Khoury dreams of the coalition's appealing trade-offs, too. If the secular liberals join up with the Islamists, he argues, then they would tone down their pro-West ideology, and for people like Khoury, the Arab world is always better off without anything Western. In exchange, the Islamists might tone down their rhetoric. He thinks that "agreements substantially outweigh the disagreements" between these two groups.

Hey, I've got a dream, too. Why doesn't Khoury get the ball rolling by revamping his newspaper so that it appeals to readers who are members of this remarkable coalition? What would a Liberal-Islamist newspaper look like? Good question. It would have no way to choose which daily-life stories to report, and no way to determine how to report them. On a daily-life level, the points of view are totally incompatible. That's painfully obvious for a newspaper, because worthwhile papers address themselves to their readers' daily lives. Worthwhile politics should do the same thing for citizens, right? Seems just as painfully obvious, no?
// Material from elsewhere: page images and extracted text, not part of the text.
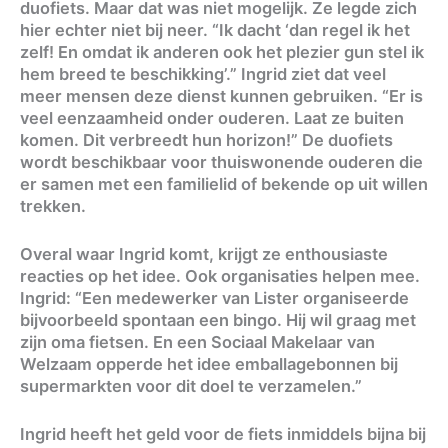
duofiets. Maar dat was niet mogelijk. Ze legde zich
hier echter niet bij neer. “Ik dacht ‘dan regel ik het
zelf! En omdat ik anderen ook het plezier gun stel ik
hem breed te beschikking’.” Ingrid ziet dat veel
meer mensen deze dienst kunnen gebruiken. “Er is
veel eenzaamheid onder ouderen. Laat ze buiten
komen. Dit verbreedt hun horizon!” De duofiets
wordt beschikbaar voor thuiswonende ouderen die
er samen met een familielid of bekende op uit willen
trekken.
Overal waar Ingrid komt, krijgt ze enthousiaste
reacties op het idee. Ook organisaties helpen mee.
Ingrid: “Een medewerker van Lister organiseerde
bijvoorbeeld spontaan een bingo. Hij wil graag met
zijn oma fietsen. En een Sociaal Makelaar van
Welzaam opperde het idee emballagebonnen bij
supermarkten voor dit doel te verzamelen.”
Ingrid heeft het geld voor de fiets inmiddels bijna bij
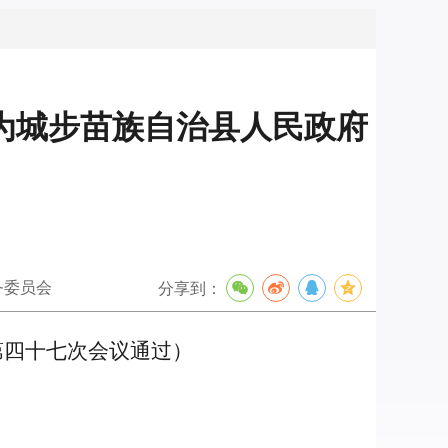
为城步苗族自治县人民政府
务委员会
分享到：
第四十七次会议通过）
Not to some of the Middle East's intellectual journalists, it seems. For them, politics has always been about compromising with oppression. If they aren't singing the praises of an Arab Nationalism that oppressed us all for decade after decade, then they want to embrace religious zealots ("peaceful" ones, of course!) who know just how we should live every moment of our lives. The Arab world has been digging itself into a hole for more than half a century. Changing shovels doesn't seem like much of a solution.